_Testo in esame:_

↓↓↓

Suicida a 16 anni davanti alla madre: "Beccato da Gdf con l'hashish"

Suicida a 16 anni davanti alla madre: "Beccato da Gdf con l'hashish"

Forse non ha retto al senso di vergogna per essere arrivato a casa accompagnato dai finanzieri in divisa, che durante un controllo all'uscita da scuola gli avevano trovato un pezzo di hascisc nella tasca dei pantaloni, il sedicenne di Lavagna che oggi pomeriggio si è tolto la vita davanti alla madre e al padre gettandosi dal balcone di casa mentre i finanzieri effettuavano la perquisizione della sua cameretta.

Prima di isolarsi in un'altra stanza e lanciarsi nel vuoto aveva consegnato ai militari 10 grammi di hascisc che custodiva in un nascondiglio. Un gesto che aveva sorpreso anche i genitori, all'oscuro del fatto che il figlio facesse uso e detenesse sostanze stupefacenti in casa. Il ragazzo è salito sulla balaustra del balcone e si buttato nel vuoto approfittando di alcuni attimi in cui i finanzieri e i genitori lo hanno lasciato solo. Il volo di tre piani che gli ha procurato ferite e lesioni in più parti del corpo.

Subito soccorso dai genitori e dai finanzieri, il giovane è stato poi affidato ai medici del 118 che dopo averlo caricato su un'ambulanza hanno cercato di trasferirlo a Cogorno, da dove in elicottero sarebbe stato trasportato nella sala di rianimazione dell'ospedale San Martino di Genova. Ma il velivolo non è mai partito: il sedicenne ha smesso di vivere durante il viaggio in ambulanza. La notizia della sua morte ha gettato nello sconforto i genitori e i finanzieri, che hanno seguito ogni passo l'andamento dei soccorsi. Sul decesso è stata avviata un'indagine da parte del magistrato di turno. L'inchiesta cercherà di ricostruire ogni dettaglio della tragedia per capire se ci sono delle responsabilità.

La morte del sedicenne ha scosso gli abitanti di Lavagna e dell'intero golfo del Tigullio dove lo studente e la sua famiglia sono molto conosciuti e stimati. Lo studente che si è tolto la vita è descritto da tutti come un bravo ragazzo, diligente ed educato. La stessa guardia di finanza nel confermare la dinamica del fatti, dopo avere precisato che il ragazzo era incensurato, ha ammesso che aveva subito svelato di possedere un pezzo di marijuana a casa. Forse per fare capire che non aveva nulla da nascondere. Parole che, inevitabilmente, hanno fatto scattare ulteriori accertamenti e la perquisizione a casa, un atto dovuto, che il sedicenne però deve avere vissuto come un'onta insopportabile. Il gesto drammatico del ragazzo è stato immediatamente oggetto di commenti della politica schierati a favore della liberalizzazione della cannabis, come quello del senatore del Pd Luigi Manconi. «L'assenza e il continuo rinvio di una legge per liberalizzare la cannabis, sono alla base di tragedie di questo tipo», ha detto anche Paolo Ferrero, segretario nazionale di Rifondazione Comunista-Sinistra Europea.

↑↑↑

Record provenienti da una fonte di dati:
↓↓↓

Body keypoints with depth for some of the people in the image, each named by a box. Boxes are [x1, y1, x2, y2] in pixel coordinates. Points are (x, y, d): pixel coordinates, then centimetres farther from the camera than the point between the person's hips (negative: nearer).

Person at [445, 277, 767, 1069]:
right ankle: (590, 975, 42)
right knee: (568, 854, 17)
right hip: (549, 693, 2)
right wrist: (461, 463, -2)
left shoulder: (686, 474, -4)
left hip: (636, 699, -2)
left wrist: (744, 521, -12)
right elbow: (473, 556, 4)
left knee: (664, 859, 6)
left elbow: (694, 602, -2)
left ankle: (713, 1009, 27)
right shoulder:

↑↑↑

_Consegne:_
1) Estrai dall'articolo il brano che comincia con le parole "Subito soccorso dai" e si chiude dopo "sono delle responsabilità.".
2) Secondo l'articolo, quanti grammi di hascisc aveva consegnato il ragazzo ai militari prima di isolarsi in un'altra stanza?
Le voci sono materiale a sé stante, distinto dall'articolo.

_Risposte numerate:_
1)
Subito soccorso dai genitori e dai finanzieri, il giovane è stato poi affidato ai medici del 118 che dopo averlo caricato su un'ambulanza hanno cercato di trasferirlo a Cogorno, da dove in elicottero sarebbe stato trasportato nella sala di rianimazione dell'ospedale San Martino di Genova. Ma il velivolo non è mai partito: il sedicenne ha smesso di vivere durante il viaggio in ambulanza. La notizia della sua morte ha gettato nello sconforto i genitori e i finanzieri, che hanno seguito ogni passo l'andamento dei soccorsi. Sul decesso è stata avviata un'indagine da parte del magistrato di turno. L'inchiesta cercherà di ricostruire ogni dettaglio della tragedia per capire se ci sono delle responsabilità.

2) Il ragazzo aveva consegnato ai militari 10 grammi di hascisc, che custodiva in un nascondiglio.